EXPERT INVITÉ. Nous nous réveillons aujourd’hui dans une situation identique à celle d’il y a 50 ans. On apprenait l’automne dernier, lors du dévoilement du plan stratégique d’Hydro-Québec, qu’il fallait massivement investir pour doubler nos capacités de production afin de répondre à la croissance économique et atteindre nos objectifs de carboneutralité d’ici 2050. L’histoire qui se répète, mot pour mot… Ça ne s’invente pas!
Il y a cependant un problème à l’horizon. Il ne reste sur notre territoire que des rivières représentant un potentiel hydroélectrique modeste et le seul réel projet d’envergure que nous avons actuellement est un méga parc éolien occupant une superficie équivalente à 15 fois l’île de Montréal! Je ne sais pas vous, mais moi, je me pose exactement la même question que Jean-Paul Gignac. Devrions-nous rouvrir le débat sur la diversification de nos moyens de production?
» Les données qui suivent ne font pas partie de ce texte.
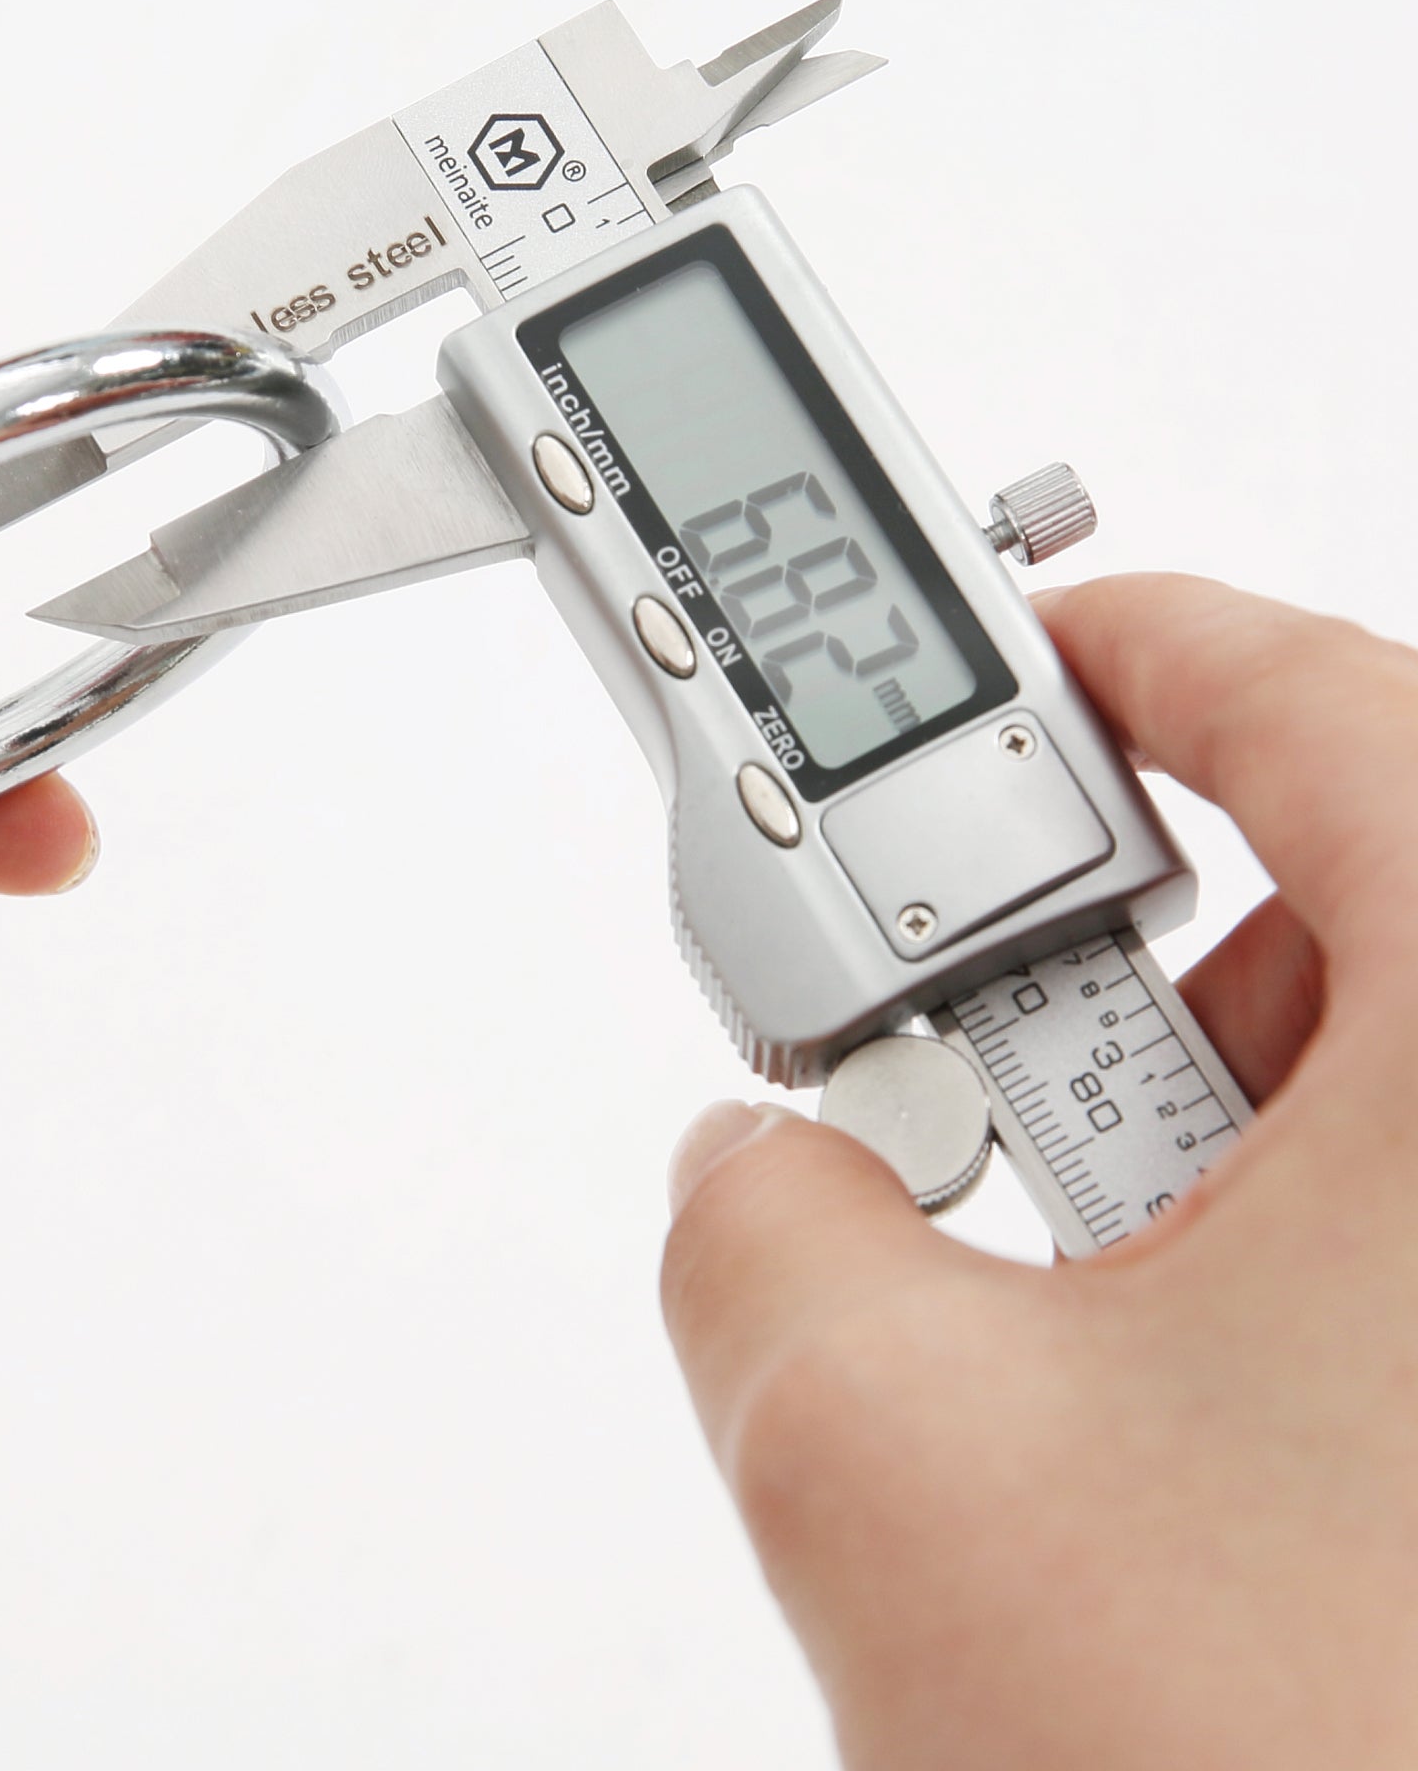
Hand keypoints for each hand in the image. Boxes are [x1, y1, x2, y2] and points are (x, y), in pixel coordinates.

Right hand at [661, 574, 1417, 1768]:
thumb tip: (756, 1172)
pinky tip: (1189, 1424)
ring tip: (1076, 1315)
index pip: (1314, 690)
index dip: (1114, 644)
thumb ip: (752, 1226)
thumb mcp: (894, 1459)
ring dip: (1188, 1164)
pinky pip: (1415, 1247)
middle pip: (1345, 903)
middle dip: (1105, 976)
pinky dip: (1283, 1280)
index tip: (1000, 662)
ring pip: (1382, 1097)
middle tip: (961, 1071)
En nationalisant la production et la distribution de l’électricité, nous avons fait le choix de miser sur la force naturelle que nous avions, soit notre immense potentiel hydroélectrique. Au fil des années, Hydro-Québec a réussi avec brio à exploiter notre territoire afin de bâtir, notamment, une soixante de centres hydro-électriques produisant une électricité abordable et verte tout en jouant un rôle central dans le développement économique de notre province.
Sommes-nous maintenant rendus à l’heure de la révolution énergétique?
Le risque du nucléaire?
Je me pose la même question que vous. Le risque en vaut-il la peine?
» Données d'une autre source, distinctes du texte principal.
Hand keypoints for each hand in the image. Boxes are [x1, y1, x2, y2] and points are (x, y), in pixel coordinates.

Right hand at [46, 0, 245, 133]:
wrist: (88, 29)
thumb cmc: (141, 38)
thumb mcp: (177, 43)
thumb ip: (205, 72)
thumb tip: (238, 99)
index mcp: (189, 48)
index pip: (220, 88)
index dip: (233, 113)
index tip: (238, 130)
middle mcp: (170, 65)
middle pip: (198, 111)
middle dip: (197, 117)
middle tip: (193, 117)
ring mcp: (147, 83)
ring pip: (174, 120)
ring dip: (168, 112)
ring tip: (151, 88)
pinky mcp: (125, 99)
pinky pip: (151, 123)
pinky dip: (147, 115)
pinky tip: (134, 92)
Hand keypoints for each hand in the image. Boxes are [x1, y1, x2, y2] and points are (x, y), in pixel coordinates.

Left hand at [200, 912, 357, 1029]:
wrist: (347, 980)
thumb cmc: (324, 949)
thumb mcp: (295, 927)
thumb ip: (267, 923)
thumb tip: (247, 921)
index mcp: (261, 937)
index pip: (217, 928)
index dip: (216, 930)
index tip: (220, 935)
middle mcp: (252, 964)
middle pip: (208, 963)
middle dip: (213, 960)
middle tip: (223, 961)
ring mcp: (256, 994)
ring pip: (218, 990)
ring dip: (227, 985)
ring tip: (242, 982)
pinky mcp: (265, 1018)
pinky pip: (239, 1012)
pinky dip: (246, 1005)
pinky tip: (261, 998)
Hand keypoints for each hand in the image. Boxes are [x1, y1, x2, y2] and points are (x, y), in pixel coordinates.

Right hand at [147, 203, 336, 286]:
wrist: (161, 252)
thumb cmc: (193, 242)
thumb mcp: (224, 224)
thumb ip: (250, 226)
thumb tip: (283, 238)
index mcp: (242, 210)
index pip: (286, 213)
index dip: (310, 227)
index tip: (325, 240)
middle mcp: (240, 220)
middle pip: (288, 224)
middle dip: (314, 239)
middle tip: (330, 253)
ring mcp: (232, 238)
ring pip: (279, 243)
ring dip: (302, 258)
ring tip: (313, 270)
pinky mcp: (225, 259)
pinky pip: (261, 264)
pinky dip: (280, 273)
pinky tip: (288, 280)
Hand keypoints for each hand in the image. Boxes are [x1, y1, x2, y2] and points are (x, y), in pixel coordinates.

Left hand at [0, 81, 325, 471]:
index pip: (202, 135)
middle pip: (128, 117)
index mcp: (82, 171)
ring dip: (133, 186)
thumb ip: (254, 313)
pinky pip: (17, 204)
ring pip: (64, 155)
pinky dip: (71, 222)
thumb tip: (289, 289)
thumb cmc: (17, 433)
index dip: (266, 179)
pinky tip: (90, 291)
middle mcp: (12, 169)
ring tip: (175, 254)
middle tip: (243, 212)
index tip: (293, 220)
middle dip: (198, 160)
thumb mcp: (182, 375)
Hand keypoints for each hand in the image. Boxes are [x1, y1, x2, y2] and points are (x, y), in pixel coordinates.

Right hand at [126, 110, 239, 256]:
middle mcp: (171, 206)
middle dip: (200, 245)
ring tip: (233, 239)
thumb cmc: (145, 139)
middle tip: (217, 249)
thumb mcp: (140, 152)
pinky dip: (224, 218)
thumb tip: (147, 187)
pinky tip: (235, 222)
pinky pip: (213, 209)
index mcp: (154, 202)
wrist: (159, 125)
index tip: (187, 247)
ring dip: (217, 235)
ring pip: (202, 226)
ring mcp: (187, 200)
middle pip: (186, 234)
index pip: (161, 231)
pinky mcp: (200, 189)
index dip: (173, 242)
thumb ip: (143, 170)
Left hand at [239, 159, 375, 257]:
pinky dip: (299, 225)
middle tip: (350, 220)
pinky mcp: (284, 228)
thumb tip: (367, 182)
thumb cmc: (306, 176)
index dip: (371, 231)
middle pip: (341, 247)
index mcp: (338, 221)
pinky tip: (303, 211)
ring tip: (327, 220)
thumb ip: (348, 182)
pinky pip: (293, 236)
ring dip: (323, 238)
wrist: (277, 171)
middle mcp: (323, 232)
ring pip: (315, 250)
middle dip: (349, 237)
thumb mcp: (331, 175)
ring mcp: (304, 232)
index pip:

Il existe bel et bien des risques inhérents à la production d’énergie nucléaire, de la fabrication d’armes de destruction massive au risque d’accident, en passant par les défis de l’entreposage des déchets nucléaires.
Mais je me pose la question: est-ce plus risqué d’utiliser une énergie propre comme le nucléaire, malgré tous les risques associés, pour atteindre nos objectifs de décarbonation ou de continuer à utiliser des énergies fossiles en espérant un miracle?
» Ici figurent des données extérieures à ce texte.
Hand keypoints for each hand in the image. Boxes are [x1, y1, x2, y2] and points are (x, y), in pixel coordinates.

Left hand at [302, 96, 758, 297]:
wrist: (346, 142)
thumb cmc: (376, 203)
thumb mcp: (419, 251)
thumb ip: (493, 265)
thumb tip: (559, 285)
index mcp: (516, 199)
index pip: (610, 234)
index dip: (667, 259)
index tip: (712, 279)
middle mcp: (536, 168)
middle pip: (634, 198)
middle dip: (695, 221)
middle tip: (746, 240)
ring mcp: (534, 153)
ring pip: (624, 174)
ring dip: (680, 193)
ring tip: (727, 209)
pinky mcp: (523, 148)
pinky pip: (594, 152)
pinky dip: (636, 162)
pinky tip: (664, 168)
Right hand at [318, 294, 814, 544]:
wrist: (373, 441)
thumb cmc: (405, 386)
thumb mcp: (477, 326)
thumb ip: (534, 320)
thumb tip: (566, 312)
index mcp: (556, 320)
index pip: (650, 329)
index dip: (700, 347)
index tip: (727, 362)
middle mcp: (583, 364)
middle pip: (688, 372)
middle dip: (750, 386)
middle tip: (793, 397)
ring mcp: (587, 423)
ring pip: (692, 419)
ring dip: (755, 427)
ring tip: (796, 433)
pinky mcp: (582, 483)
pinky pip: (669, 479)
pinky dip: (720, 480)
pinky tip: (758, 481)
James E. Hansen, — réputé chercheur, activiste climatique et ancien dirigeant de la Goddard Institute for Space Studies de la NASA — observe dans une étude qu’en analysant le nombre de décès par 1000 térawattheures produits (unité de mesure de production d’électricité), l’énergie nucléaire est la moins dangereuse de toutes. En prenant en considération les décès reliés autant aux accidents qu’à la pollution générée, il décrit que le pétrole, le charbon, le gaz naturel, l’hydroélectricité, le solaire ainsi que l’éolien sont tous plus mortels que le nucléaire.
Mais dans l’imaginaire collectif, une mort suivant un accident nucléaire comme celui de Tchernobyl, est plus marquante qu’une mort causée par une affection pulmonaire ou un cancer lié aux polluants dans l’air.
Et les avantages alors?
Hydro-Québec a exploité Gentilly-II pendant une trentaine d’années sans incident majeur. Son coût de production est comparable aux autres sources d’énergies renouvelables, et l’énergie nucléaire n’émet aucun gaz à effet de serre lors de la production d’électricité. Comparativement à l’éolien et au solaire, elle peut produire de l’électricité 24h sur 24h et 7 jours sur 7.
Je comprends l’hésitation et même le refus de certains de rouvrir ce débat. Le nucléaire a toujours été un sujet délicat et les opinions se sont solidement ancrées au fil des années. Cela étant dit, il est important de prendre un pas de recul, de mettre de côté la dimension émotive qui entoure le sujet et de sérieusement étudier la question.
La production d’électricité au Québec est à la croisée des chemins et nous devons prendre aujourd’hui des décisions dont nous subirons les conséquences pour les 50 ou 75 prochaines années. Pour tout vous dire, mon opinion n’est pas encore faite. Cependant, je tiens absolument à ce que l’on prenne le temps d’analyser toutes les options possibles avant de prendre une décision qui marquera l’avenir et l’histoire du Québec.